Anger and depression and sorrow are beautiful things in a story, but they’re like poison to the filmmaker or artist. They’re like a vise grip on creativity. If you’re in that grip, you can hardly get out of bed, much less experience the flow of creativity and ideas. You must have clarity to create. You have to be able to catch ideas.”
For those of you not familiar with David Lynch, you really are. He’s the three-time Oscar-winning creative force behind The Elephant Man, Blue Velvet and Twin Peaks. And if you’ve managed to miss any of those gems (or any of his many others) you really owe it to yourself to experience his sometimes quirky, occasionally weird, always challenging artistry.
Every writer knows about depression and anger. Probably more than he or she ever wanted to know. But the reality of it is, we need them, right? We hate them and we need them and we use them to feed our muse. Not exclusively, for that way lies madness, but there’s no denying their role in defining our experience. I’m not talking about suffering. I’m talking about writing suffering. Lynch addresses this…

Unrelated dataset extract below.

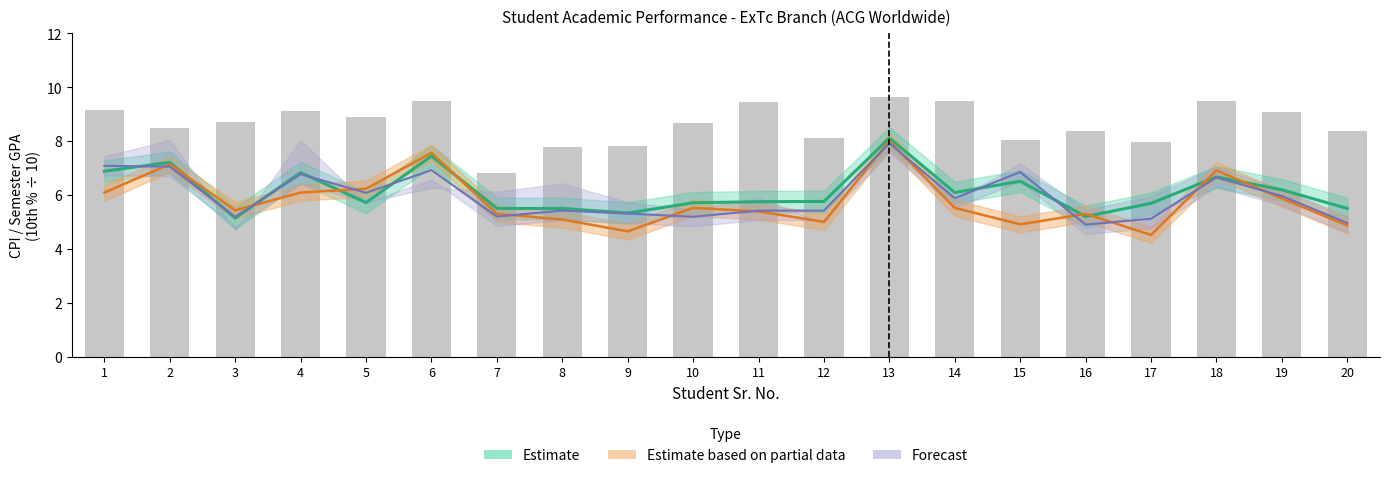

At which label does Semester III reach its peak?

13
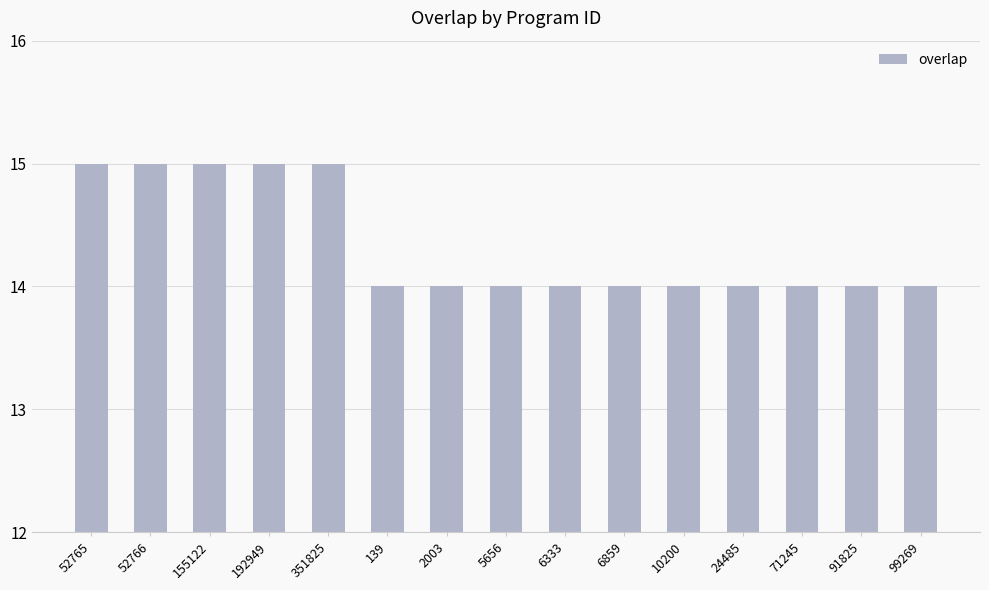

Reading right to left, transcribe all the data shown in this chart.

14	14	14	14	14	14	14	14	14	14	15	15	15	15	15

“You can understand conflict, but you don’t have to live in it. In stories, in the worlds that we can go into there’s suffering, confusion, darkness tension and anger…But the filmmaker doesn’t have to be suffering to show suffering. You can show it, show the human condition, show conflicts and contrasts, but you don’t have to go through that yourself.”
Regarding that “suffering artist” persona that so many of us (myself included) gravitate toward, Lynch chooses to embrace the positive – the “bliss”…
“Some artists believe that anger, depression, or those negative things give them an edge. They think they need to hold on to that anger and fear so they can put it in their work. And they don’t like the idea of getting happy…If you’re an artist you’ve got to know about anger without being restricted by it. In order to create, you’ve got to have energy; you’ve got to have clarity. It’s a strange thing, but it’s true in my experience: Bliss is like a flak jacket…and when those negative things start lifting, you can catch more ideas and see them with greater understanding.”
From TM to behind-the-scenes anecdotes to artistic methods to states of consciousness to the Unified Field Theory of Physics to the virtues of Bob’s Big Boy and the simple, yet vital, nurturing of creativity, Lynch covers a lot of ground in this easy-to-absorb, easy-to-love accounting of his artistic journey.
Do yourself a favor. Buy it (or borrow it) and read it. Today. Then let me know what you think.